Directive
Go through each line of the entries below and tally those containing the string "June"; give only the total.

Transcribed page contents
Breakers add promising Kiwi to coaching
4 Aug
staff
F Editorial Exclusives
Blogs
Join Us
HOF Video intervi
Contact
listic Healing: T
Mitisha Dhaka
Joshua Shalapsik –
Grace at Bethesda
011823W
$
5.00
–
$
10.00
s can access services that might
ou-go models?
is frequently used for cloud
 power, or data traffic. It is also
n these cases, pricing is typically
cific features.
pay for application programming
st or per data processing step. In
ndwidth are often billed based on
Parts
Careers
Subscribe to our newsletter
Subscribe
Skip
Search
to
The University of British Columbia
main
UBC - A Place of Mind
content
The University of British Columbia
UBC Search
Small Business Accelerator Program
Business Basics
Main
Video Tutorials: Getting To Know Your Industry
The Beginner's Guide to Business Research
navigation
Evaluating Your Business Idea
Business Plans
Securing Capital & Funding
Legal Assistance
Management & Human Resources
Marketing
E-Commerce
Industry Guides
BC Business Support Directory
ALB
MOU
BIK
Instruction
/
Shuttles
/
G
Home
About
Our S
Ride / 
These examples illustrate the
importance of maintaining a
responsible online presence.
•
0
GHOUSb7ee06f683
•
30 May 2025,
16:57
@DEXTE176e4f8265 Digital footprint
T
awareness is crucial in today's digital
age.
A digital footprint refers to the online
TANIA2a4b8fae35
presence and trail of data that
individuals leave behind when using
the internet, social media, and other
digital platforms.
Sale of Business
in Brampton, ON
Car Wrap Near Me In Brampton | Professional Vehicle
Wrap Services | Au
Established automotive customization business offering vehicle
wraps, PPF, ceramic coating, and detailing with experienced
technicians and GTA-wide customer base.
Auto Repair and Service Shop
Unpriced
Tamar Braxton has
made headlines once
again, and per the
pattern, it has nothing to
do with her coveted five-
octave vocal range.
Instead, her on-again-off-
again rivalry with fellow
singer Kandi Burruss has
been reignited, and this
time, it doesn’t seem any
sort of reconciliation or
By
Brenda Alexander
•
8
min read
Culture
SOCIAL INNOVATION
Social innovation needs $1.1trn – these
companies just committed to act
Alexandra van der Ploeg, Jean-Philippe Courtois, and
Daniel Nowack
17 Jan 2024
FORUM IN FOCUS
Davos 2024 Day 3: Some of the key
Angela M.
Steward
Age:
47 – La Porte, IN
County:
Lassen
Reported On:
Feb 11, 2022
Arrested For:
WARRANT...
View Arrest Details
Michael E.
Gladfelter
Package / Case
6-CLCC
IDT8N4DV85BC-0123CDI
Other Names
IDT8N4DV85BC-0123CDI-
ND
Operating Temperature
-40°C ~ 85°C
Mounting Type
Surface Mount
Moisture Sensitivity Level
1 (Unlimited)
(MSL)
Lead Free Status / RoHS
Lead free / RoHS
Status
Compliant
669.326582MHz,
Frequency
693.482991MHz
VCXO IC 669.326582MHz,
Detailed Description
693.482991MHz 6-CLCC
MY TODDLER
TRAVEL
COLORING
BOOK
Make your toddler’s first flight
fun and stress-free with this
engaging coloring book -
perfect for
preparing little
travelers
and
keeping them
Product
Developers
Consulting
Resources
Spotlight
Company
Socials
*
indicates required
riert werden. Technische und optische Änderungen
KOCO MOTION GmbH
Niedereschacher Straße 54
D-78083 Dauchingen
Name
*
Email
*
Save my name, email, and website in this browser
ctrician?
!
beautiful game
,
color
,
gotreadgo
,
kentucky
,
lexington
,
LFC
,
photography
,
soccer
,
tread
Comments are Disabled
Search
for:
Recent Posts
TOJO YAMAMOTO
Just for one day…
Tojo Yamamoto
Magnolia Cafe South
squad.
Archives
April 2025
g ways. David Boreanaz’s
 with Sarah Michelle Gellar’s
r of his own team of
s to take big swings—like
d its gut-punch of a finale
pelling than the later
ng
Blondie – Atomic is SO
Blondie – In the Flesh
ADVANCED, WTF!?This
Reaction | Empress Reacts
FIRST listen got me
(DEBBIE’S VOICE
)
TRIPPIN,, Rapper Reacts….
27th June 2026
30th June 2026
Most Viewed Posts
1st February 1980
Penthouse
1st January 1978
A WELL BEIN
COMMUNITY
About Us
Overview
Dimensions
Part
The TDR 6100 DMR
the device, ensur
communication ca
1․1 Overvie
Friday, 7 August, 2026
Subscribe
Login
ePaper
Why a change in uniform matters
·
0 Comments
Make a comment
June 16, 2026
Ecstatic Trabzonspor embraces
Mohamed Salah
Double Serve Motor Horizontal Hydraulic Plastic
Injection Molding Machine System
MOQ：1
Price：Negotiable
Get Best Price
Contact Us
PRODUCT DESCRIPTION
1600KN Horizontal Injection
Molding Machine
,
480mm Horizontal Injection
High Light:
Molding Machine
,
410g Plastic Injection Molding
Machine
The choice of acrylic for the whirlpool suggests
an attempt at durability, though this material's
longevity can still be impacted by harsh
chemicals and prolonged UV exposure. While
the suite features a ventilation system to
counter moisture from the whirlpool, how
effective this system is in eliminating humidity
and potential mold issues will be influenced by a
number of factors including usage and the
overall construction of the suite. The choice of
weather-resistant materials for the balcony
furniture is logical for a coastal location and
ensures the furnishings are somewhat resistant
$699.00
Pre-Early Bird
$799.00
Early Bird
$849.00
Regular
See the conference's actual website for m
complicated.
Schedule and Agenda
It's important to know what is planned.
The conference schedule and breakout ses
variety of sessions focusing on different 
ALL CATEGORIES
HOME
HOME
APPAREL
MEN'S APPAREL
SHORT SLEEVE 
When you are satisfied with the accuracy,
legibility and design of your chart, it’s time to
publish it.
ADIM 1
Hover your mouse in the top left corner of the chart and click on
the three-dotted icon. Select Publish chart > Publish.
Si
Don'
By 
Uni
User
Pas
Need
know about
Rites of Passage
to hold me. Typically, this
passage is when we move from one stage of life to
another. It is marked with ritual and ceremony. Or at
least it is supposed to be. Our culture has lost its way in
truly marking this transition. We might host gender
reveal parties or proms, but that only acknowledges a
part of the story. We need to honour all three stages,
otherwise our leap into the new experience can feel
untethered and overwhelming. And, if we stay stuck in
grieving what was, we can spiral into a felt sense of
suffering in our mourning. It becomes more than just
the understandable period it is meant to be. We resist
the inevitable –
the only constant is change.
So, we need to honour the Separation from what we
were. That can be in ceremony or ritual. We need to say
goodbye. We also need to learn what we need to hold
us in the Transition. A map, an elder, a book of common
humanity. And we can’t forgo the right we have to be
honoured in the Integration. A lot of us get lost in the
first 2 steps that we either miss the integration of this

Problem solution
3